▶ _TASK TO CARRY OUT_
Go through the data and report each line that holds the string "Experience".

╭─ RECORDS FOR THE EXERCISE

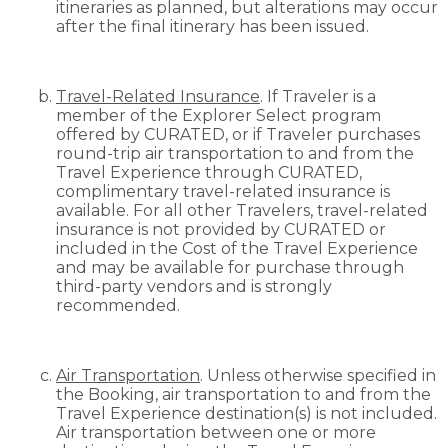
itineraries as planned, but alterations may occur
after the final itinerary has been issued.
Travel-Related Insurance
. If Traveler is a
member of the Explorer Select program
offered by CURATED, or if Traveler purchases
round-trip air transportation to and from the
Travel Experience through CURATED,
complimentary travel-related insurance is
available. For all other Travelers, travel-related
insurance is not provided by CURATED or
included in the Cost of the Travel Experience
and may be available for purchase through
third-party vendors and is strongly
recommended.
Air Transportation
. Unless otherwise specified in
the Booking, air transportation to and from the
Travel Experience destination(s) is not included.
Air transportation between one or more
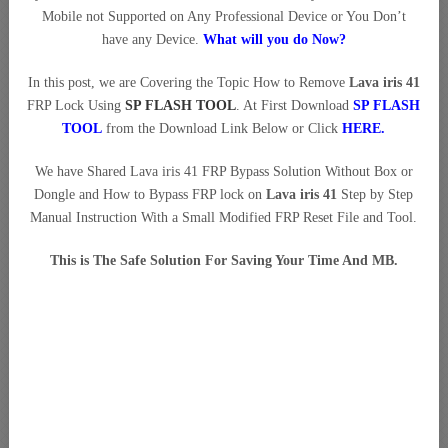
Mobile not Supported on Any Professional Device or You Don’t
have any Device.
What will you do Now?
In this post, we are Covering the Topic How to Remove
Lava iris 41
FRP Lock Using
SP FLASH TOOL
. At First Download
SP FLASH
TOOL
from the Download Link Below or Click
HERE
.
We have Shared Lava iris 41 FRP Bypass Solution Without Box or
Dongle and How to Bypass FRP lock on
Lava iris 41
Step by Step
Manual Instruction With a Small Modified FRP Reset File and Tool.
This is The Safe Solution For Saving Your Time And MB.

╰─

▶ _WRITTEN SOLUTION_
Travel Experience through CURATED,
included in the Cost of the Travel Experience
Travel Experience destination(s) is not included.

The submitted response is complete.